Dans le futur, les pays en développement devront donc s’appuyer moins sur l’industrialisation que sur les emplois de services productifs, tout comme les pays avancés. Nous bénéficions d’une expérience considérable en matière de promotion de l’industrialisation. Les stratégies de développement axées sur les services, surtout en ce qui concerne les services non exportateurs dominés par de très petites entreprises, devront reposer sur des politiques entièrement nouvelles, encore jamais expérimentées. Une fois de plus, les économistes doivent faire preuve d’ouverture d’esprit et innover.

L’avenir de la mondialisation

Pour finir, il nous faut un nouveau modèle de mondialisation. Les problèmes de répartition, l’accent mis récemment sur la résilience et la compétition géopolitique croissante entre les États-Unis et la Chine ont affaibli l’hypermondialisation. Il était inévitable que nous nous retrouvions à rechercher un nouvel équilibre entre ce qu’exige l’économie mondiale et les différents impératifs économiques, sociaux et politiques de nos économies nationales. Bien que l’éventualité d’une nouvelle poussée de protectionnisme et la perspective d’un environnement mondial hostile suscitent de nombreuses craintes, le résultat ne sera pas nécessairement tout à fait négatif. Au moment des accords de Bretton Woods, la gestion des économies nationales était beaucoup moins entravée par des règles mondiales et les exigences de la mondialisation. Cela n’a pas empêché l’essor du commerce et de l’investissement à long terme, et les pays qui ont mené des stratégies économiques appropriées, comme les tigres asiatiques, s’en sont exceptionnellement bien sortis malgré le relèvement des niveaux de protection dans les pays avancés.

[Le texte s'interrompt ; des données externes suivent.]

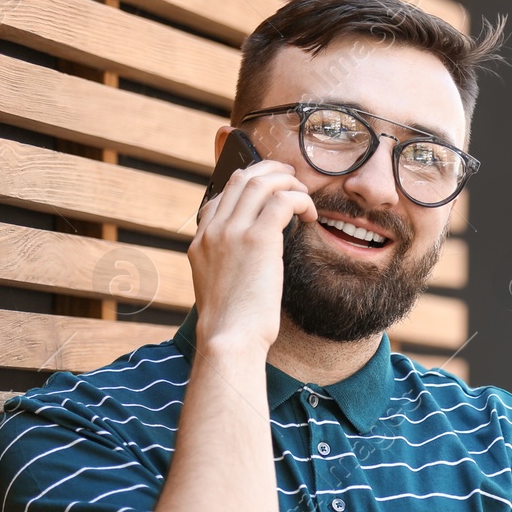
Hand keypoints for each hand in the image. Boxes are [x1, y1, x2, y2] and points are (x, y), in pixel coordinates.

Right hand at [187, 157, 316, 349]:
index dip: (249, 186)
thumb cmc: (232, 323)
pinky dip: (300, 200)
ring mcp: (231, 231)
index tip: (271, 192)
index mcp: (200, 240)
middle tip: (293, 181)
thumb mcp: (220, 286)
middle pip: (241, 179)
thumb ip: (229, 263)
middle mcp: (212, 230)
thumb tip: (253, 257)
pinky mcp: (257, 239)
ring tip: (305, 195)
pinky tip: (310, 215)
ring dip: (288, 183)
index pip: (222, 196)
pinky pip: (282, 201)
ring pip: (261, 183)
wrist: (229, 338)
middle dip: (271, 173)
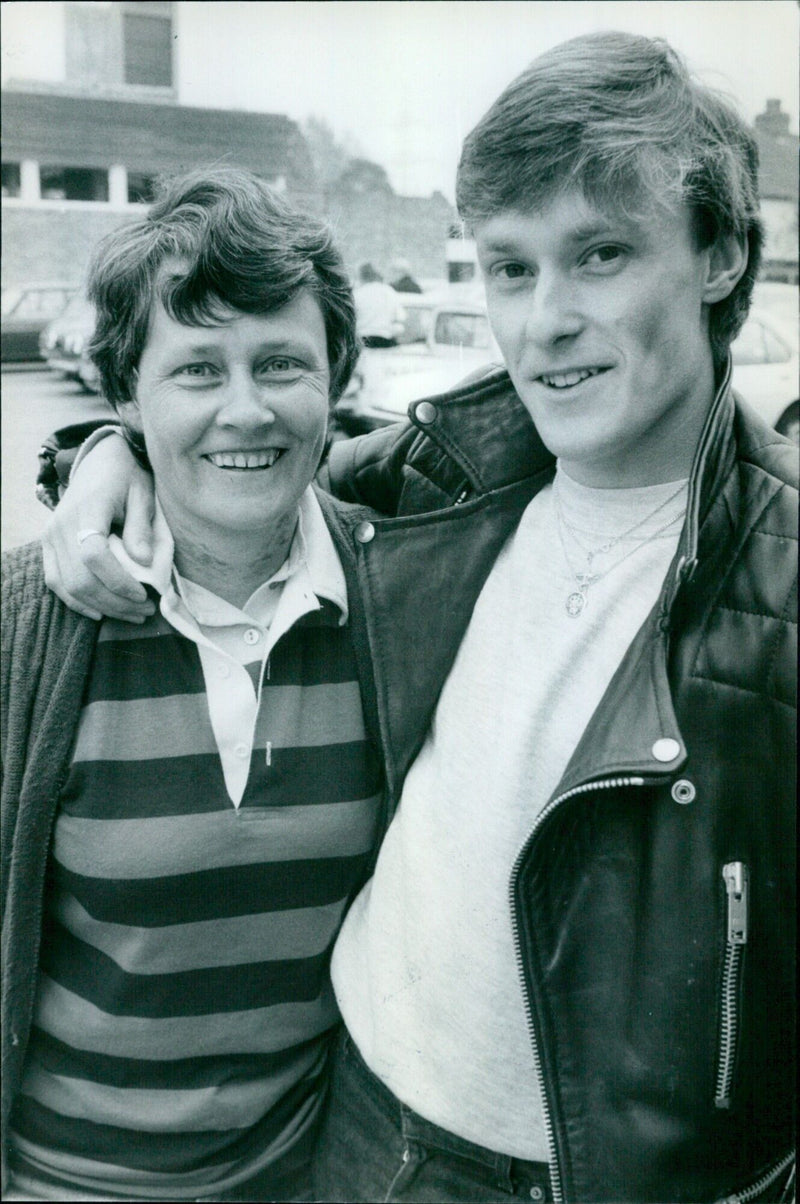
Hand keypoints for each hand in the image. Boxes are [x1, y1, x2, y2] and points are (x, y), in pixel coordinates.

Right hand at [41, 433, 156, 621]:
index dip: (118, 581)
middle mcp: (62, 524)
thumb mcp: (143, 494)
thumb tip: (143, 562)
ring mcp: (50, 536)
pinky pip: (55, 581)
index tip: (144, 594)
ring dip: (101, 606)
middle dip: (115, 602)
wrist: (98, 462)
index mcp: (89, 508)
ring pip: (68, 585)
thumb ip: (141, 527)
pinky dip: (77, 601)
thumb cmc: (126, 477)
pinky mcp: (48, 545)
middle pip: (80, 577)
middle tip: (146, 611)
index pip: (93, 554)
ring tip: (132, 614)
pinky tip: (100, 612)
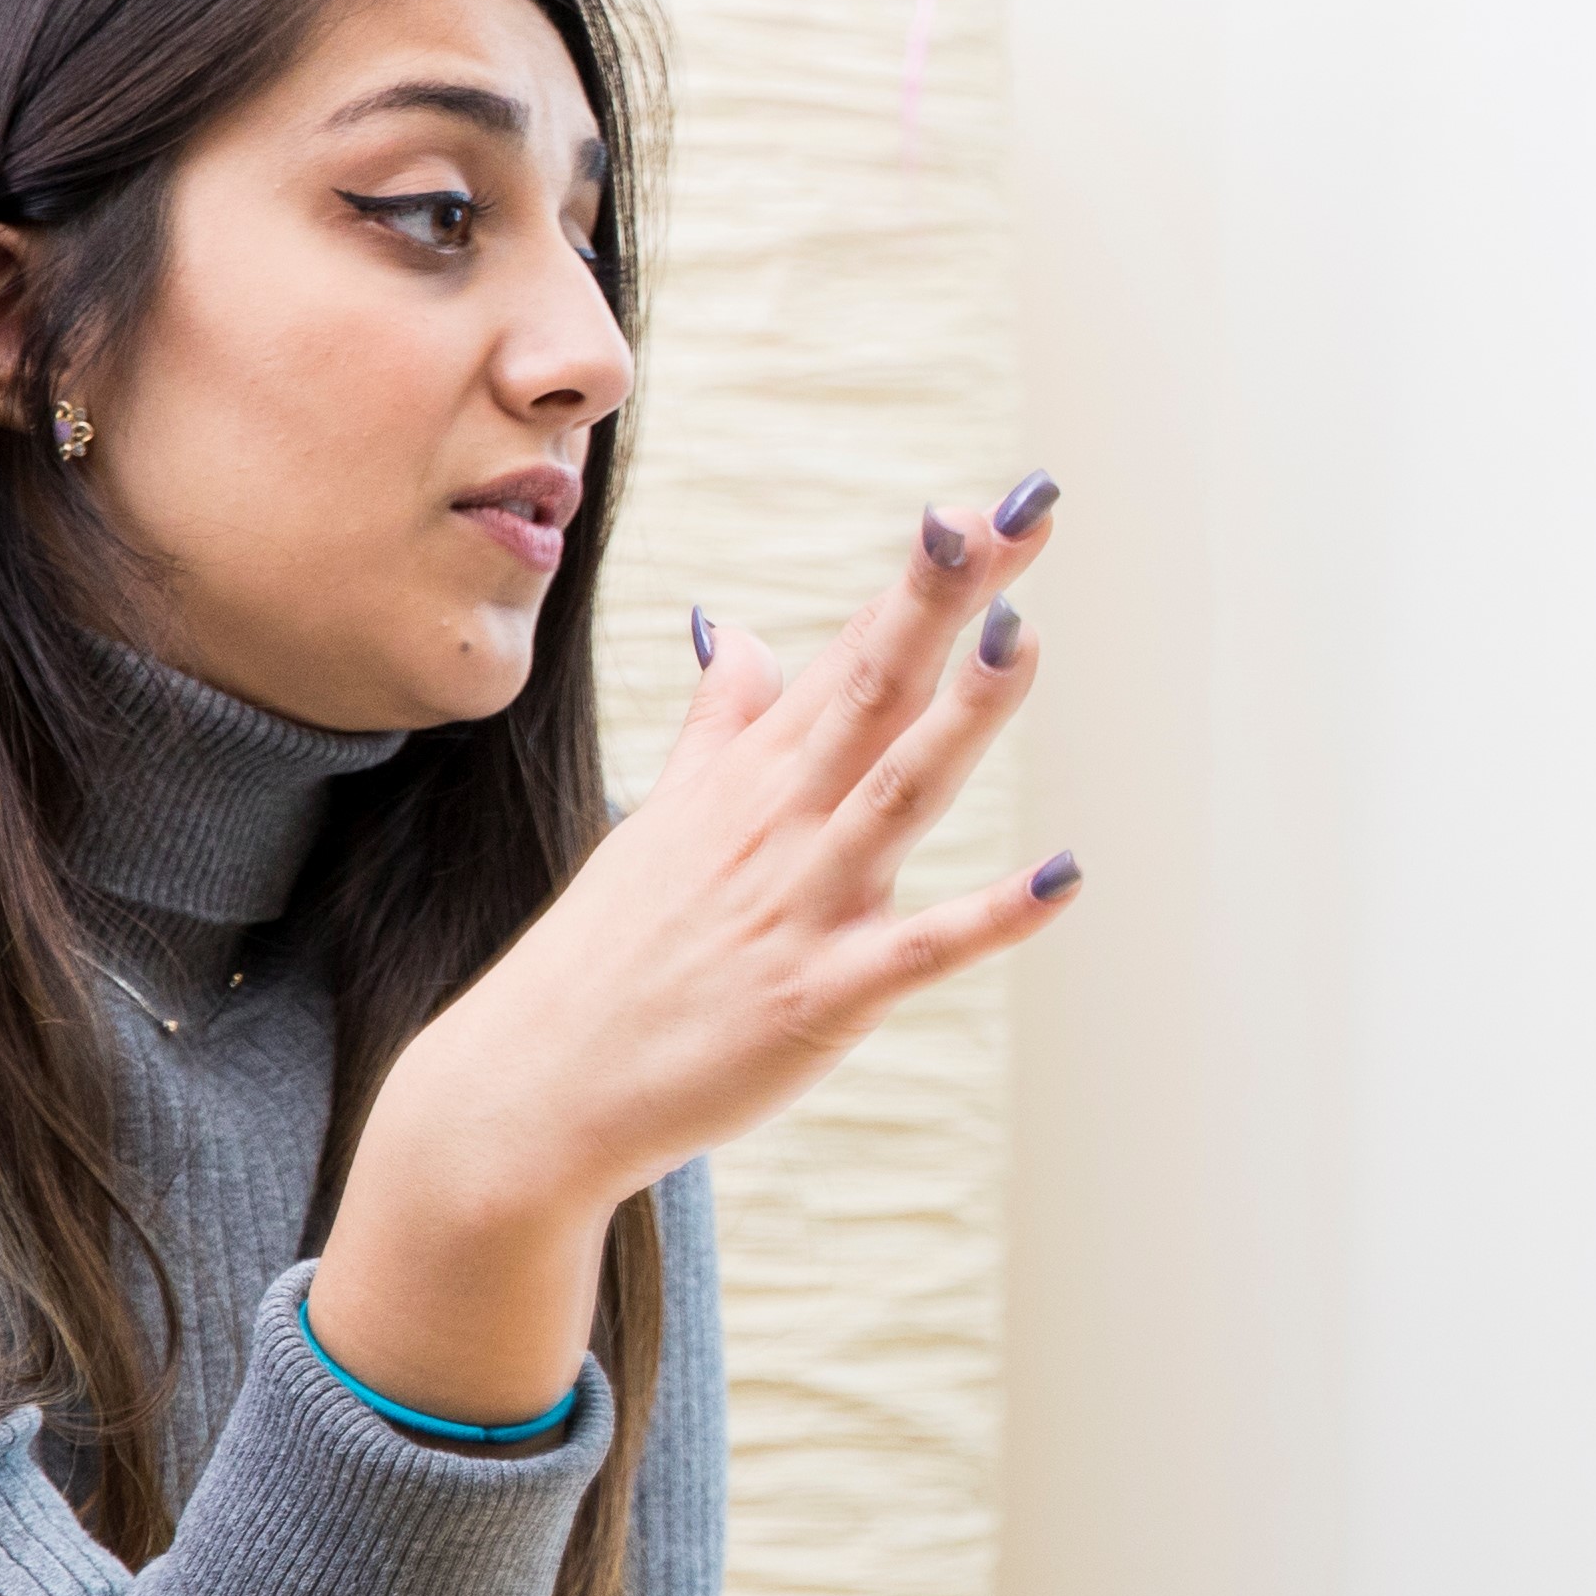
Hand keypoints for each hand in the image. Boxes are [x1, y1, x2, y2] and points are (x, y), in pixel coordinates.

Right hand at [314, 485, 1077, 1421]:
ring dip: (961, 715)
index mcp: (748, 779)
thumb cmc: (607, 958)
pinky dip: (992, 915)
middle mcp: (777, 823)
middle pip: (874, 690)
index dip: (921, 583)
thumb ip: (720, 730)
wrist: (530, 1090)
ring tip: (1022, 634)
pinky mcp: (816, 997)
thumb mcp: (660, 821)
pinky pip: (919, 948)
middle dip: (941, 599)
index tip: (984, 506)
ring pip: (897, 792)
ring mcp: (798, 906)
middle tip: (1011, 512)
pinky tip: (1065, 874)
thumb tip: (747, 635)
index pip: (852, 655)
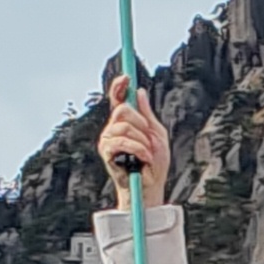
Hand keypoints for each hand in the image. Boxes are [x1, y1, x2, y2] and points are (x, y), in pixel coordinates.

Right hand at [100, 74, 170, 201]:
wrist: (150, 186)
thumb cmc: (155, 163)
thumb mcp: (157, 134)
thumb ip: (147, 114)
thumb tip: (139, 91)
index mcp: (125, 122)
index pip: (118, 99)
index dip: (119, 86)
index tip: (126, 77)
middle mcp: (113, 128)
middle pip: (123, 109)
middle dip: (141, 122)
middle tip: (148, 138)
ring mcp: (108, 140)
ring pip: (124, 126)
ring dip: (141, 140)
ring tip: (147, 153)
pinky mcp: (106, 152)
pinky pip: (122, 141)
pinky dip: (137, 149)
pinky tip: (143, 158)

Nous pourrions arriver à un résultat similaire aujourd’hui aussi, sous réserve que les grandes puissances ne donnent pas la priorité à la géopolitique au point de commencer à ne voir dans l’économie mondiale qu’un simple jeu à somme nulle. Là encore, l’économie peut jouer un rôle constructif. Au lieu d’être nostalgiques d’une période révolue qui a produit des résultats mitigés et n’a jamais été viable, les économistes peuvent contribuer à définir une nouvelle série de règles pour l’économie mondiale qui contribueraient à l’exercice de rééquilibrage. Ils peuvent notamment formuler des politiques afin d’aider les gouvernements nationaux à s’atteler à leur agenda économique, social et environnemental tout en évitant les politiques explicitement préjudiciables aux autres pays. Ils peuvent élaborer de nouveaux principes délimitant clairement la frontière entre les domaines où la coopération mondiale est nécessaire et ceux où l’action nationale devrait avoir la priorité.

Un bon point de départ est l’arbitrage à faire entre les avantages retirés du commerce et ceux que procure la diversité institutionnelle nationale. Quand les uns sont maximisés, les autres décroissent. En économie, les « solutions en coin » sont rarement optimales : pour obtenir des résultats raisonnables, il faut forcément faire une croix sur une partie des deux types d’avantages. Comment ménager ces objectifs concurrents dans le commerce, la finance et l’économie numérique ? Il s’agit là d’une question difficile sur laquelle les économistes pourraient vraiment nous éclairer.

Ceux qui veulent être pertinents et utiles doivent proposer des solutions concrètes aux grands défis de notre temps : accélération de la transition climatique, création d’économies inclusives et promotion du développement économique des pays pauvres. Mais il faudra éviter les solutions à l’emporte-pièce proposées dans les cours pour débutants. L’économie nous propose bien autre chose que des règles empiriques. Elle n’est utile qu’à condition de stimuler, et non de brider, notre imagination collective. 

DANI RODRIK est professeur d’économie politique internationale titulaire de la chaire de la Fondation Ford à la John F. Kennedy School of Government de l’Université Harvard et l’ancien président de l’International Economic Association.

Les opinions exprimées dans la revue n’engagent que leurs auteurs et ne reflètent pas nécessairement la politique du FMI.